There have been other interesting news for Amazon Redshift at re:Invent you might have already heard about:
- The general availability of Amazon Redshift integration for Apache Spark makes it easy to build and run Spark applications on Amazon Redshift and Redshift Serverless, opening up the data warehouse for a broader set of AWS analytics and machine learning solutions.
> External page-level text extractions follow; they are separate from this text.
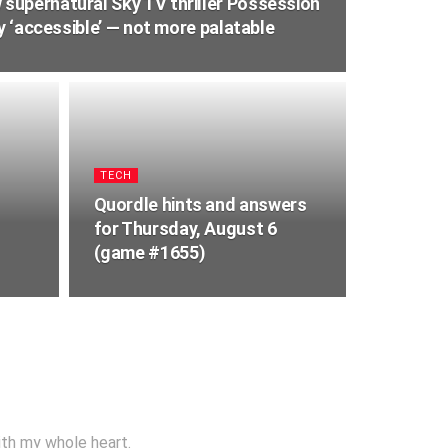
upernatural Sky TV thriller Possession
ry ‘accessible’ — not more palatable
TECH
Quordle hints and answers
for Thursday, August 6
(game #1655)
ith my whole heart.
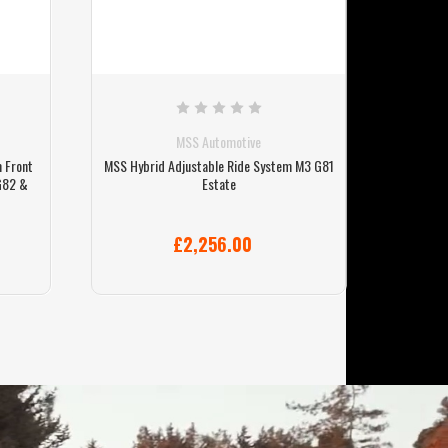
MSS Automotive
 Front
MSS Hybrid Adjustable Ride System M3 G81
MSS Spo
G82 &
Estate
£2,256.00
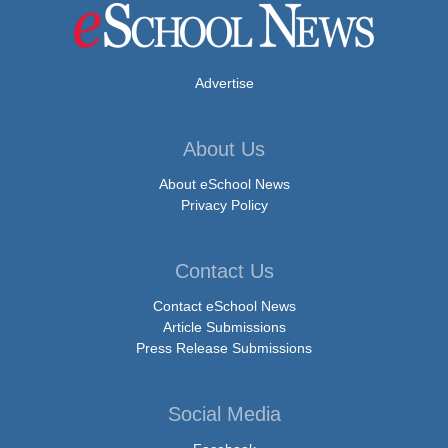
Advertise
About Us
About eSchool News
Privacy Policy
Contact Us
Contact eSchool News
Article Submissions
Press Release Submissions
Social Media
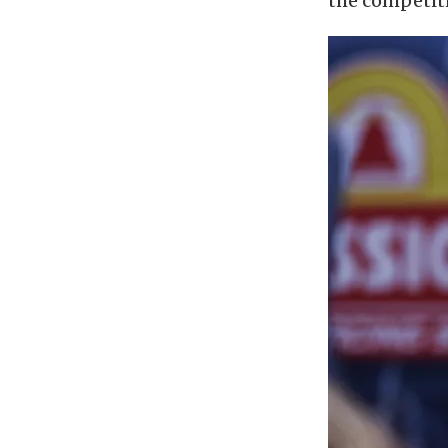
the competiti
- AWS Backup now supports Amazon Redshift. AWS Backup allows you to define a central backup policy to manage data protection of your applications and can also protect your Amazon Redshift clusters. In this way, you have a consistent experience when managing data protection across all supported services.
Availability and Pricing
Multi-AZ deployments, central access control for data sharing with AWS Lake Formation, auto-copy from Amazon S3, and dynamic data masking are available in preview in US East (Ohio), US East (N. Virginia), US West (Oregon), Asia Pacific (Tokyo), Europe (Ireland), and Europe (Stockholm).
There is no additional cost for using auto-copy from Amazon S3 and near real-time analytics on transactional data. There is no extra charge for dynamic data masking and central access control for data sharing. For more information, see Amazon Redshift pricing.
These new capabilities take you one step further in analyzing all your data across data sources with simple data ingestion capabilities, while improving the security and reliability of your data warehouse.